From what you say, I would actually think that the Image resizing is the culprit. The small change in the colors or sharpness of the resized image would affect prediction, but if the model is stable, then it shouldn’t affect it much. And this is exactly what I see from the numbers you have provided: the difference between predictions is super small - third digit after the dot.

If the problem was with copying data or loading model itself the difference should be way higher. Moreover, your model would most probably produce garbage results. To me, the fact that the difference is small means that you most probably don’t have major issues with your code (or the issues are the same in both C++ and Python implementation).
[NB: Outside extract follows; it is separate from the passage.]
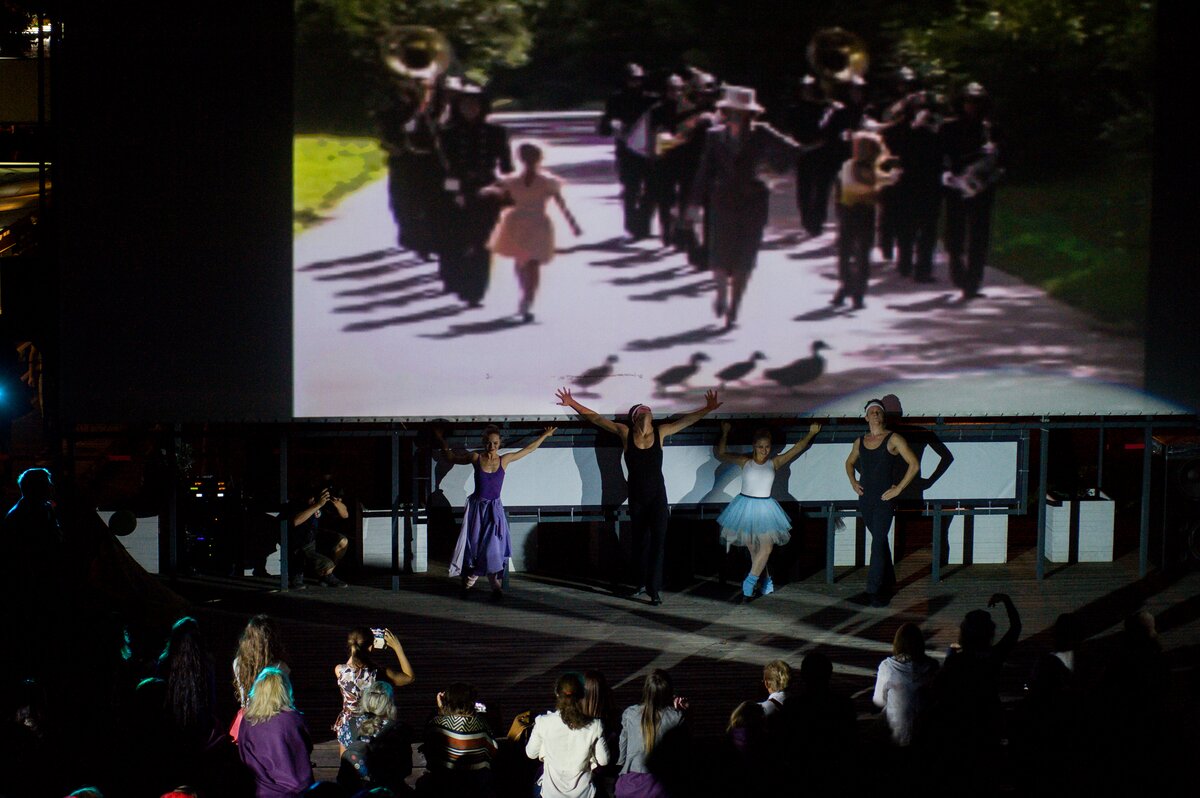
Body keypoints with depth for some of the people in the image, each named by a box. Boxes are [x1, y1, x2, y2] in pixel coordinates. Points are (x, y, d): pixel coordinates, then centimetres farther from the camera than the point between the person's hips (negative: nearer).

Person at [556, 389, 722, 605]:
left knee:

I would check if the model gives you correct predictions on your data, which matches to the ground truth answers you have. If it is, and if this difference is really important to you, then I would try to find a way to make image resizing/preprocessing work exactly the same way across languages.


#6

The python codes do not do any alignment either, so I think this is not the reason.


#7

It do give me correct predictions on my data. Just want to confirm I am doing the right thing, small different of the prediction scores is not a big deal for me.